If you buy certain brands of deodorant at Fred Meyer, the receipt says “Deordrants”.
I need a vacation.
I’m trying hard to do the right thing.
Sorry, that paragraph was going to lead back to nowhere so I had to cut it off. I just feel torpid today. Why do I have a website again? So far, it’s just worked to foil my attempts at being a successful human being, since all the girls I date or contact show up here and read a few things and think I’m crazy. Which is probably true, but it’s a pretty tolerable kind of crazy, I hope. I just clean my room to make my life better and organize the groceries in perfect lines on the checkout conveyor belt and get angry when seemingly small things go wrong and can’t let go of failures even when it is well past the point of doing anything about them. I wish I was like all of the other guys and didn’t care about anything. I wish I could stay off the internet.

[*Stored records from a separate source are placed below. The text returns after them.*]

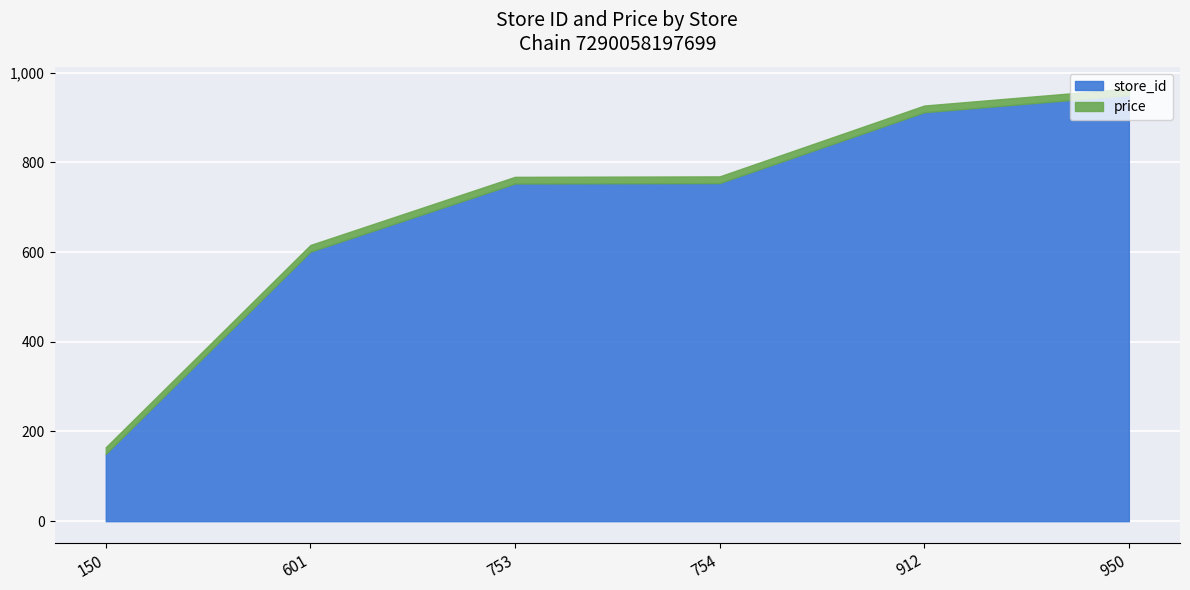

What is the difference between the second highest and second lowest values in the store_id series?

311.0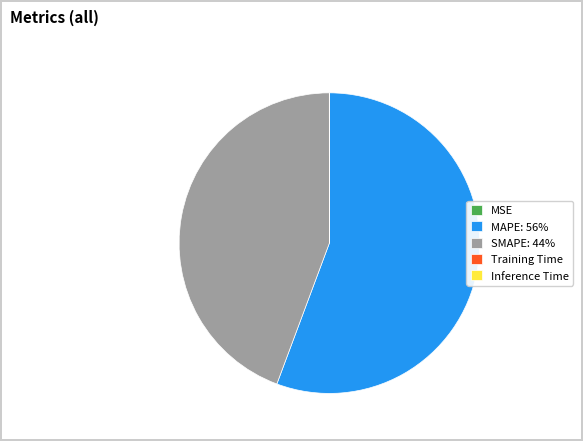

Is there any slice that represents more than half of the pie?

Yes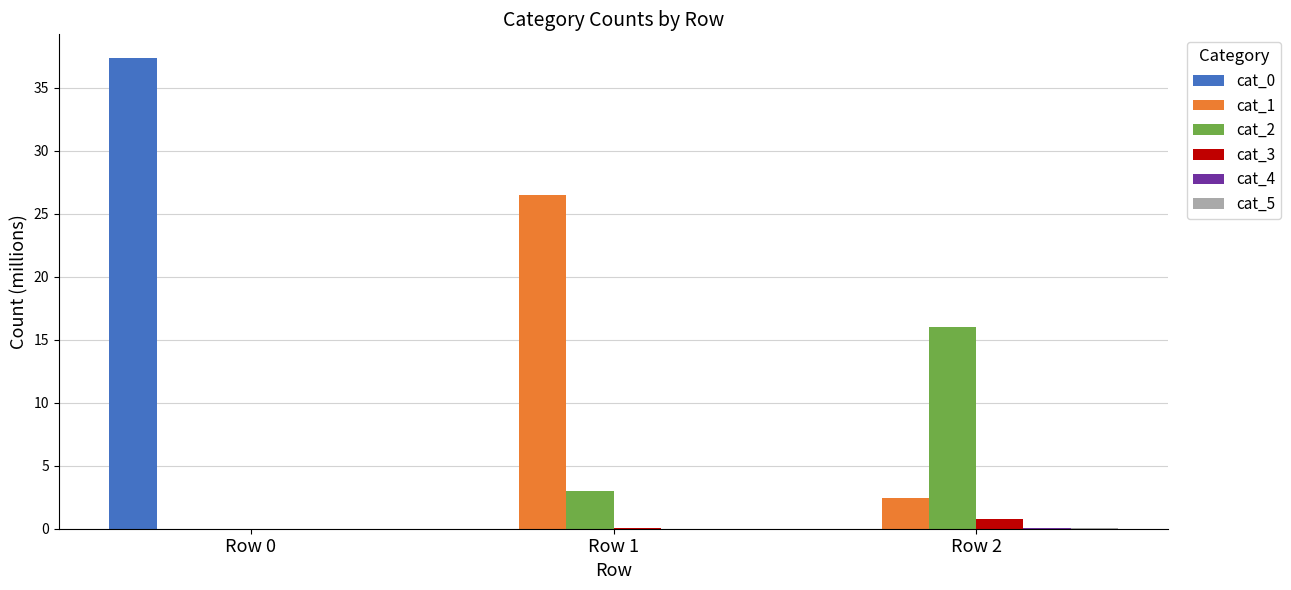

What is the total value across all series at Row 1?

29.6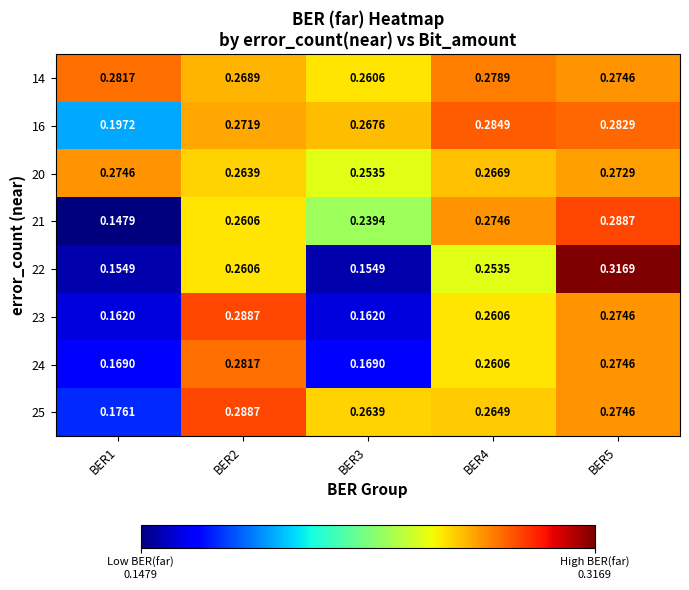

Is the value of 22 at BER3 greater than the value of 14 at BER2?

No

It’s just… oh, right, this is more of the same. What I should do is take care of more business. I already mowed the lawn and did some work on the room I’m remodeling and did laundry. I should go out and do that postering for Noise for the Needy that I said I would do. Okay.
I haven’t posted any songs because I’ve been busy and spending all of my time memorizing Exohxo songs. However, I did think up some lyrics on the way back from the store and spoke them into my little recording device. These always sound like little avant garde poetry projects, but more terrible.
Actually, that just sounds sad. I’m sure this will get me lots of dates, but I don’t care. Brutal honesty is the way forward. This should be a busy week. Time to focus on my social skills and to rock out and to get things done.
I am a good person and I deserve awesomeness. (and a therapist).